The Scottish Government is poised to set out plans for a second independence referendum, along with citizens’ assemblies to help shape future constitutional change, within days of Theresa May’s departure as Tory leader.
Constitutional relations secretary Michael Russell is to update MSPs at Holyrood, possibly as early as this week, as the SNP Government prepares to push forward with legislation for another vote on leaving the UK.
It lays down a marker to prospective candidates for the Tory leadership that Scotland will be at the top of their inbox.
Senior SNP figures also warned the prospect of bookies’ favourite Boris Johnson taking over in Downing Street and embarking on a “hard Brexit” will see support for Scottish independence soar.
Cross-border friction over demands for a repeat of the 2014 referendum will step up a gear with the appointment of May’s successor in mid-July after a fast-track leadership contest was unveiled last week.
First Minister Nicola Sturgeon is to seek a section 30 order, which would give Holyrood the legal authority to stage a second referendum, from the new occupant of Downing Street after the legislation for a referendum has begun its Parliamentary process at Holyrood.
It is expected to be on the statute book by the end of the year. May has always ruled out a section 30 order and Scots Tory leader Ruth Davidson has already warned any prospective UK leader must take a strong stand on Scotland’s place in the UK and rule out a second referendum.
The growing expectation is that new leader could be Johnson, the former foreign secretary, who has indicated he could be ready to pursue a no-deal Brexit, prompting fears over the impact on Scotland’s economy and population growth.
SNP deputy Westminster leader Kirsty Blackman said: “The prospect of Boris Johnson as Prime Minister is utterly horrifying to people across Scotland, as he panders to calls from extreme Brexiteers to deliver a deeply damaging no-deal Brexit.

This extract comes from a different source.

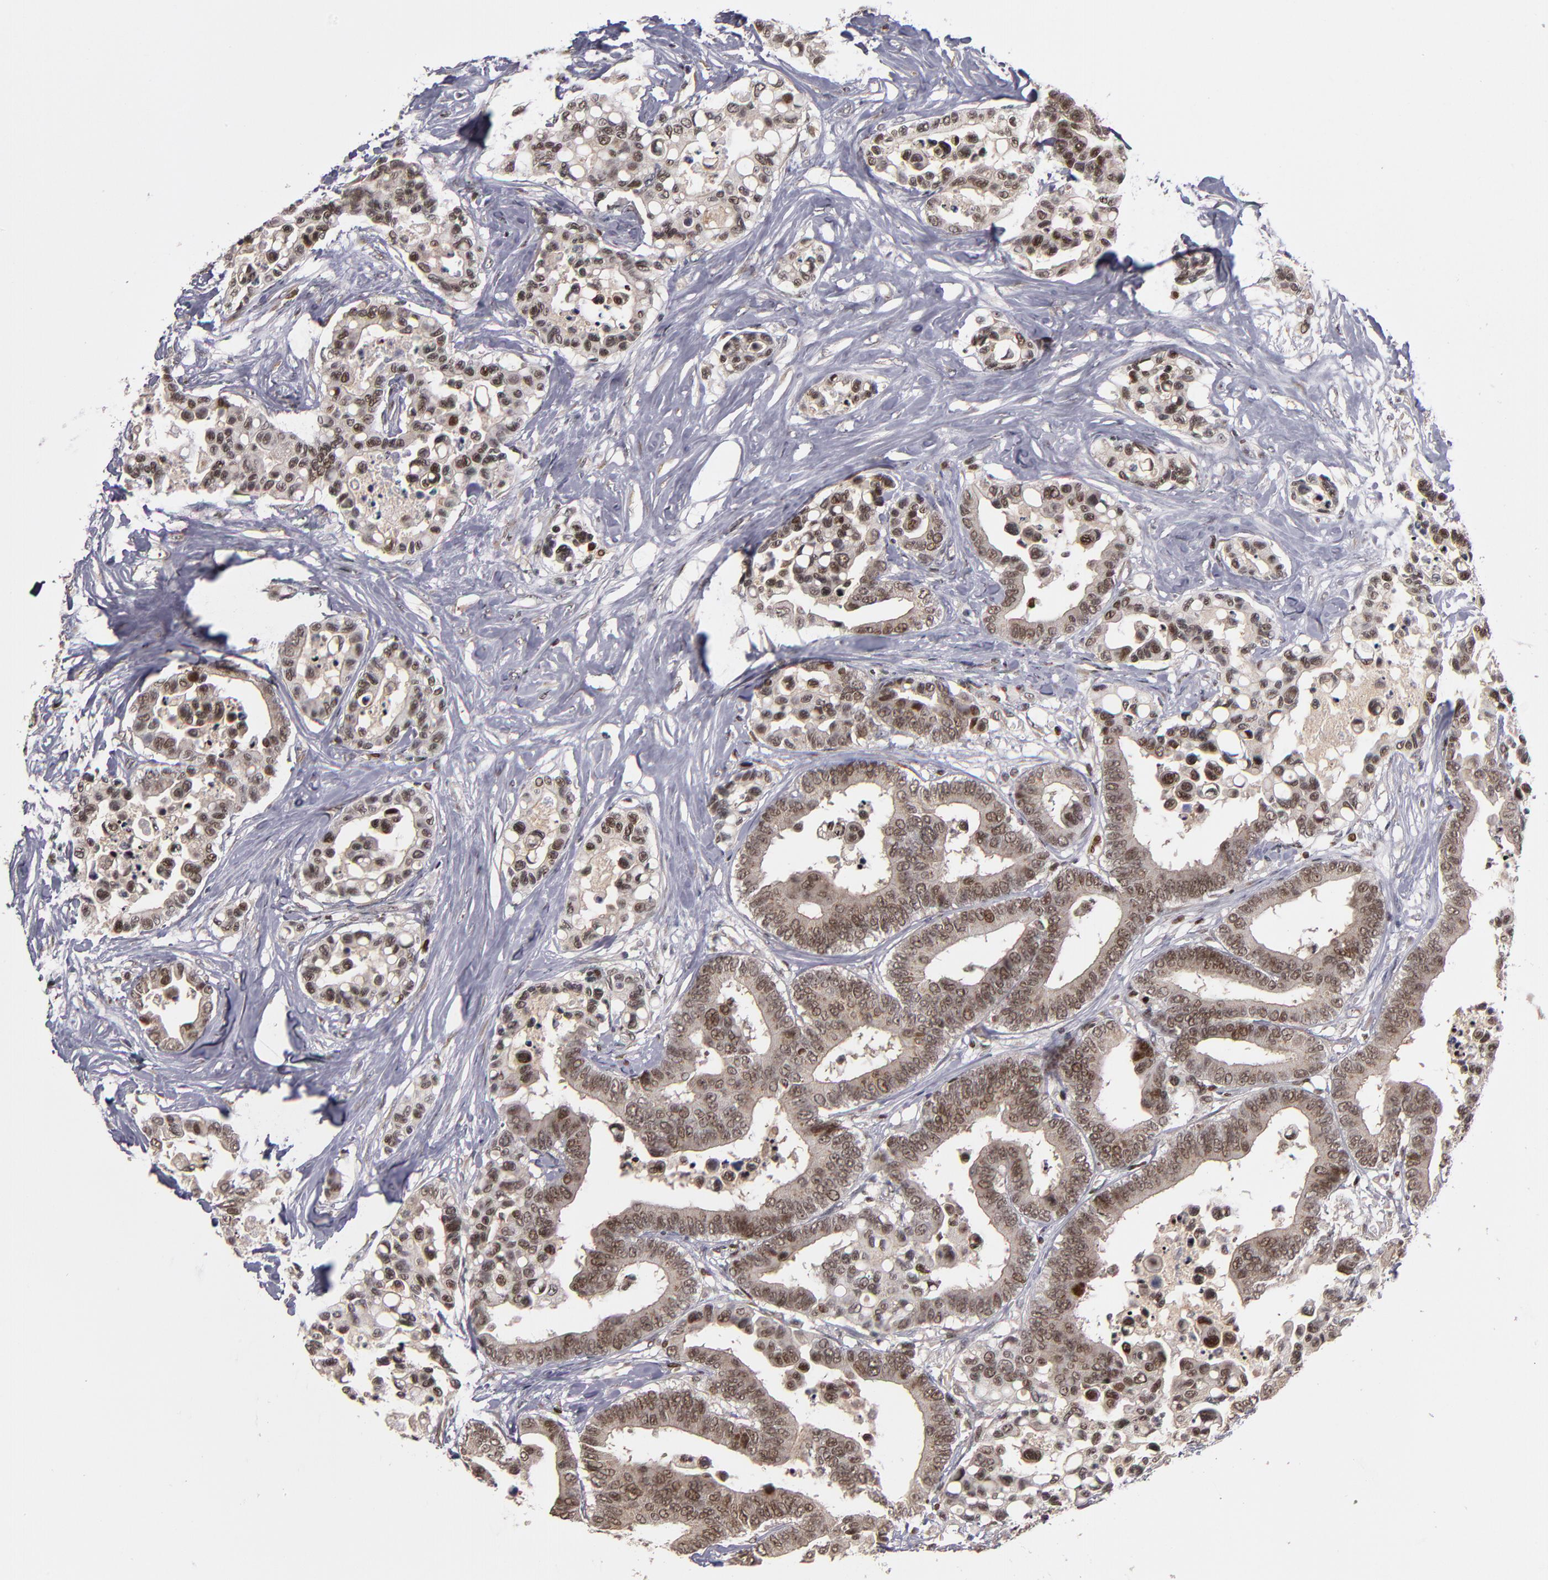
{"staining": {"intensity": "moderate", "quantity": ">75%", "location": "nuclear"}, "tissue": "colorectal cancer", "cell_type": "Tumor cells", "image_type": "cancer", "snomed": [{"axis": "morphology", "description": "Adenocarcinoma, NOS"}, {"axis": "topography", "description": "Colon"}], "caption": "An immunohistochemistry photomicrograph of neoplastic tissue is shown. Protein staining in brown labels moderate nuclear positivity in colorectal adenocarcinoma within tumor cells.", "gene": "KDM6A", "patient": {"sex": "male", "age": 82}}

“With Johnson the clear favourite to take over at No 10, it is absolutely no surprise that more and more people believe Scotland’s future should be as an independent country in the EU.
“And if he does actually make it to Downing Street, that will simply send support for independence soaring even higher.
“A no-deal Brexit simply isn’t an option – it’s time to end this Westminster impasse and put the question back to the people with the option to remain on the ballot paper.”
Plans to introduce Irish-style citizens’ assemblies in Scotland will also be set out by Russell in an update to MSPs.
These would adopt a more collegiate approach to issues which “sharply divide” opinion and were unveiled by Sturgeon last month as she set out plans for a Holyrood Bill to enable a second referendum.
Among the issues they will look at are the work required to give Scots the detail needed to make “informed choices about the future of the country”.
Former SNP deputy leader Angus Robertson insisted many Scots No voters from 2014 were already turning to independence.
He branded Johnson an “old Etonian Bullingdon club buffoon” and warned the rest of the world was “watching agog” at the prospect of him taking over as Prime Minister.
“In Scotland we are now facing Boris Johnson as prime minister and hard Brexit despite not voting for either,” he wrote.
“It is the clearest, most extreme example of a democratic deficit imaginable.
“This cannot be as good as it gets. The UK political system is broken and failing the people badly.
“Massive pennies are dropping for many people who voted No in the 2014 independence referendum.
“What was previously unimaginable for them is now absolutely necessary.”
But the prospect of Johnson or another hardline Brexiteer resulting in a huge spike in support for independence was played down by polling expert Sir John Curtice from the University of Strathclyde.
“What we know about Boris is that he’s capable of reaching parts that most Tory leaders can’t reach,” Curtice said.
“If he can win voters in inner London, why can’t he win voters in Scotland?
“The more serious point is what he does as leader.
“I think what would be more relevant would be if a Tory leader was to pursue no-deal, and that goes pear-shaped, then that might have an impact in Scotland.
“But basically, because of the state of the House of Commons, that ain’t going to happen.
“Thereafter, my argument would be it depends how he performs as prime minister and what he does and all the rest of it.
“In the meantime, Boris may actually be the one person who’s capable of winning some votes back and might help the Tories in Scotland.”